It's All Trunks And Tusks At This Beauty School
Today's lesson: how to trim an elephant's toenails.
Using a rasp, nippers, and a hoof-cutting knife, 10 students from as far away as Australia are learning the finer points of pachyderm pedicure - part of a two-week elephant-handling school hosted by Scott and Heidi Riddle on their 33-acre elephant sanctuary in the Ozark foothills.
Unlike dog, cat, or horse owners, who can go to bookstores or libraries for information on caring for their animals, elephant handlers find that information they need is harder to come by. At the Riddles', the elephant handlers can talk shop, exchanging stories and ideas.
"Elephant handling is a dying art," Mr. Riddle says. "We have knowledge we'd like to share."
The farm has seven elephants. On this day the students are grooming Betty Boop - known as "Booper" - an 8,000-pound female Asian elephant. Booper stands on a pair of stands shaped like inverted washtubs.
Her two front feet are on one tub, her back ones on the other, allowing the handlers to go under and around the elephant's feet. Scott and Heidi take turns showing the shape of healthy nails and how to use tools and salves to create them.

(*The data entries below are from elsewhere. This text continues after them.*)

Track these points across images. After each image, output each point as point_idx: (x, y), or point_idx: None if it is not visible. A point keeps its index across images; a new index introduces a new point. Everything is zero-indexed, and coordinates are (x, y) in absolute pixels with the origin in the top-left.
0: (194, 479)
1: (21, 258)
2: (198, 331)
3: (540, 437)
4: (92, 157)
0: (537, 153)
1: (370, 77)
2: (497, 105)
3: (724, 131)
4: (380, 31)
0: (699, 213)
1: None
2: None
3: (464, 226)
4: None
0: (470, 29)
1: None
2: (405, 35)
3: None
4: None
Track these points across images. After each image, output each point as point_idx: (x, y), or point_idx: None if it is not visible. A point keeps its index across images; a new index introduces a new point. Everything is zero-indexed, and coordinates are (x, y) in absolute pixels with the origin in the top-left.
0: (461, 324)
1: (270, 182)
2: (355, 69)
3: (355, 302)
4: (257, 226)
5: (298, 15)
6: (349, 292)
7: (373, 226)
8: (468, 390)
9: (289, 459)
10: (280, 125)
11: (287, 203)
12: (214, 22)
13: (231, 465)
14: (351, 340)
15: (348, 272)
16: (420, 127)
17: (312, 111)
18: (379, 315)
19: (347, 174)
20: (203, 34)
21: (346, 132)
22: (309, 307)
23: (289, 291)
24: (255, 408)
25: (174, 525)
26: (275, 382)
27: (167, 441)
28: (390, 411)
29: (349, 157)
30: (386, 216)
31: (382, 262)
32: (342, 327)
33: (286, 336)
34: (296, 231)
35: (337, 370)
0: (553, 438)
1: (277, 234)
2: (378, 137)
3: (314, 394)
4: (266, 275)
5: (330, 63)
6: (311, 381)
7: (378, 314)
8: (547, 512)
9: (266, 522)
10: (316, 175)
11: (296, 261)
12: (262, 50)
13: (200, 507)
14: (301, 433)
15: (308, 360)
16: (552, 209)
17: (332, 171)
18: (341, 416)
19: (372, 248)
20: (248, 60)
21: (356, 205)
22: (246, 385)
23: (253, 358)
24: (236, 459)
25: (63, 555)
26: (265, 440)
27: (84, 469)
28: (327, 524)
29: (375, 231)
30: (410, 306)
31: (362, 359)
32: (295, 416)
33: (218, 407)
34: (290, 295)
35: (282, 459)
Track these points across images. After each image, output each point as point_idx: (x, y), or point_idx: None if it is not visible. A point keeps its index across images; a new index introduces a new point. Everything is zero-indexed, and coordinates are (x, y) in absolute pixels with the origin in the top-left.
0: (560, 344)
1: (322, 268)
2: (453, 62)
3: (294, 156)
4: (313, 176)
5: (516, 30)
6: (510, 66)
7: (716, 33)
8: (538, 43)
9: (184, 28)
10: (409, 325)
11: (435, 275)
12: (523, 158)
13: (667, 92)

Booper responds quickly to each command, getting off the tubs and back up as quietly as a cat getting on and off an easy chair. Excused from her duties for a few moments, she wanders into the high grass, trunk swinging, seeking a snack. She returns at a call from Ms. Riddle.
Mr. Riddle, originally from El Cajon, Calif., has 30 years experience handling elephants, including work at the Los Angeles Zoo and Ringling Bros.
The Riddles' sanctuary is nestled among cattle and horse operations. From a distance, the elephant paddock looks the same, but up close, the posts rise eight feet and are sunk seven feet to contain massive mammals. Fences, of welded railroad rails, enclose two acres, including a few trees and a pair of mudholes - one man-made, the other elephant-made.
Guinea fowl, geese, ducks, and chickens run freely at the farm. Happy, well-fed dogs and cats circulate, accepting pats and praise. The Riddles' three children - ages 4, 5, 7 - bound about.
The dorms are tarp-covered tents. The classroom is earth and sky.
This is the second year the school has been offered; students came from Canada, Japan, the Netherlands, and England.
Ian Freeman of Melbourne, Australia, has worked with elephants for 15 years. He heard about the school through the Elephant Managers Association.
"To come here and pick up some more techniques is a tremendous opportunity," Mr. Freeman said.
Lynn Polke joined the Ringling Bros. and Barnum & Bailey Circus in 1980 after auditioning for a dancer's job. She said she was attending "to prove that I'm serious about elephants."